** Exercise brief **
Your task is to transcribe all the entries exactly, excluding pictures.

** Supplied records **
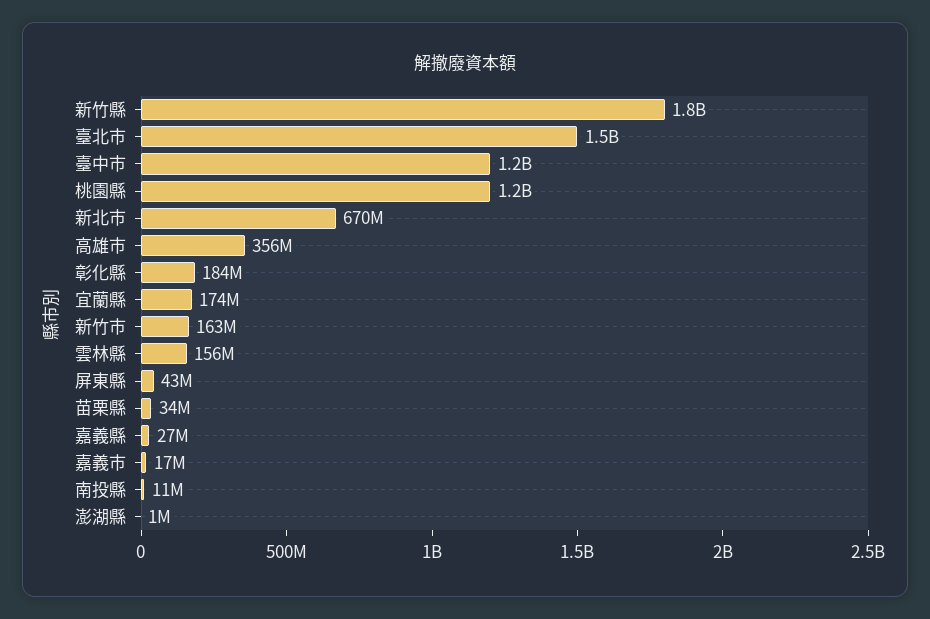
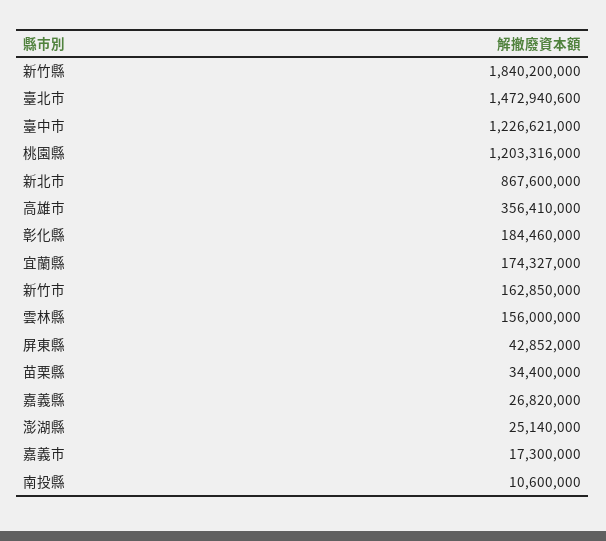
  {
    "新竹縣": 1840200000,
    "臺北市": 1472940600,
    "臺中市": 1226621000,
    "桃園縣": 1203316000,
-   "新北市": 670000000,
+   "新北市": 867600000,
    "高雄市": 356410000,
    "彰化縣": 184460000,
    "宜蘭縣": 174327000,
    "新竹市": 162850000,
    "雲林縣": 156000000,
    "屏東縣": 42852000,
    "苗栗縣": 34400000,
    "嘉義縣": 26820000,
    "嘉義市": 17300000,
    "南投縣": 10600000,
-   "澎湖縣": 1000000
+   "澎湖縣": 25140000
  }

** Reply to the exercise **
  {
    "新竹縣": 1840200000,
    "臺北市": 1472940600,
    "臺中市": 1226621000,
    "桃園縣": 1203316000,
-   "新北市": 670000000,
+   "新北市": 867600000,
    "高雄市": 356410000,
    "彰化縣": 184460000,
    "宜蘭縣": 174327000,
    "新竹市": 162850000,
    "雲林縣": 156000000,
    "屏東縣": 42852000,
    "苗栗縣": 34400000,
    "嘉義縣": 26820000,
    "嘉義市": 17300000,
    "南投縣": 10600000,
-   "澎湖縣": 1000000
+   "澎湖縣": 25140000
  }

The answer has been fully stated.